The comparison of LibW and LibD revealed changes in the abundance of transcripts with respect to the seasonal physiology of G. natalis and generally important in preparation for the annual migration. The shift in the isoform composition of the contractile elements provided evidence for a switch from slow phasic (S1) to the most slow, fatigue-resistant, muscle fibres (S2). Such a transition would result in an increased representation of aerobic fibres which is also consistent with the concomitant improvement in aerobic exercise capacity of the red crabs at the onset of the annual migration (Adamczewska and Morris, 2001b). Additionally, up-regulation of paxillin and probably a MLP is likely to be fundamental in the regulation of muscle development and reconstruction, and provides the first clues to regulatory mechanisms in the adaptation of the muscle to the migration-related demands. The transcript for the crustacean fast muscle protein P75 (Costello and Govind, 1984; Medler and Mykles, 2003; Mykles, 1985b; Mykles et al., 2002; Perry et al., 2009) was absent from both libraries and thus it may be that leg muscles of G. natalis generally have a low population of genuinely fast fibres of the type found, for example, in ghost crabs (Perry et al., 2009).
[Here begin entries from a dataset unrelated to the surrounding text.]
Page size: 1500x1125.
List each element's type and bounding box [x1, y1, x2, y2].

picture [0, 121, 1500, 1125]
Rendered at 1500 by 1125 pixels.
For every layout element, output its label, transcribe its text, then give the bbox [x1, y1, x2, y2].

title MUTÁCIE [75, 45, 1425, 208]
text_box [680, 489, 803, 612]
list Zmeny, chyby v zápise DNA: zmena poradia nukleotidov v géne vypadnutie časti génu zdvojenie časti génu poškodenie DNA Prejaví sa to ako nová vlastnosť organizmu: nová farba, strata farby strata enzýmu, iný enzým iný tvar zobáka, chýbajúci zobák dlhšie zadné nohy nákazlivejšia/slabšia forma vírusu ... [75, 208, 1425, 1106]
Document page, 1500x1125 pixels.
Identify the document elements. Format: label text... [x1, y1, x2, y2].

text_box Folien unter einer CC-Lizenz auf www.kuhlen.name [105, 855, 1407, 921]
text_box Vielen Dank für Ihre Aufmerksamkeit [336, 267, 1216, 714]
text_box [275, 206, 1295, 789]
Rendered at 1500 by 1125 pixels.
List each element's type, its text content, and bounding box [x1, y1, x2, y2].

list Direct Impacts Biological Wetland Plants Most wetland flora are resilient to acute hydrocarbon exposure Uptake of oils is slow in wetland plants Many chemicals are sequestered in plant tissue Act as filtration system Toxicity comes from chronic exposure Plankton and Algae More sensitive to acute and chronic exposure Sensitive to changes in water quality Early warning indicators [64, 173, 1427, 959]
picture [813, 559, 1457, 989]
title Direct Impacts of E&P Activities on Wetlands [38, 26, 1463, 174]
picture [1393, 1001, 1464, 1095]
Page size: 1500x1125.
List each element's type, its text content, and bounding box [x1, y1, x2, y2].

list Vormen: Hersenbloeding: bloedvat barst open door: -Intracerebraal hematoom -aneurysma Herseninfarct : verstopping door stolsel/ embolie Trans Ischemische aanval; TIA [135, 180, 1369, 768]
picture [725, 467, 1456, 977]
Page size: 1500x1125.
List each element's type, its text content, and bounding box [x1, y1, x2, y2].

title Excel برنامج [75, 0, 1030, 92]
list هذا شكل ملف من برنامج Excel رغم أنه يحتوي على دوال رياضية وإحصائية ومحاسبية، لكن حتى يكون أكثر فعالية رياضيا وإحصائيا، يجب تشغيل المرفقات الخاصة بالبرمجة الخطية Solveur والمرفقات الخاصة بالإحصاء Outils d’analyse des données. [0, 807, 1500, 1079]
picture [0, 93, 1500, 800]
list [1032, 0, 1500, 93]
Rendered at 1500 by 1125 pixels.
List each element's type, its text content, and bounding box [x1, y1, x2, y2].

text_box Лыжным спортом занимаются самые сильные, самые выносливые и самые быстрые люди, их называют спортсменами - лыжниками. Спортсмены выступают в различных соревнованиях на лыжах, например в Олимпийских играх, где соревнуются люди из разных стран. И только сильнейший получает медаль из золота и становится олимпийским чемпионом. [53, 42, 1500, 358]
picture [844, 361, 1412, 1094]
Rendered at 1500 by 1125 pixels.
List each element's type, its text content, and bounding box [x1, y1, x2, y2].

The EST-based gene discovery approach adopted here would always be unlikely to reveal differences in the expression of the least abundant transcripts, for example those for the enzymes of the glycolytic pathway. The important pieces of information reported here now need to be complemented by further investigations. These might include a proteomic probe of the muscle tissues together with examination of subtractive cDNA libraries (for less abundant transcripts), or perhaps comprehensive EST studies employing very high throughput quantitative gene discovery such as 454 DNA sequencing (Margulies et al., 2005; Goldberg et al., 2006). The seasonal dichotomy in the ecological physiology of red crabs provides a near unique model for this work. It is now crucial to integrate these molecular approaches into a detailed accounting of the concomitant changes in functional morphology of the muscles of G. natalis; comparing not just quiescent dry season crabs with those undergoing the annual migration but crabs throughout their seasonal cycle such that the preparative changes in functionality can be properly documented.

This work was supported by a Faculty of Science research bursary from the University of Bristol, UK, and in part by a NERC grant (NE/D00246X/1). We thank Jane Coghill for invaluable assistance with sequencing.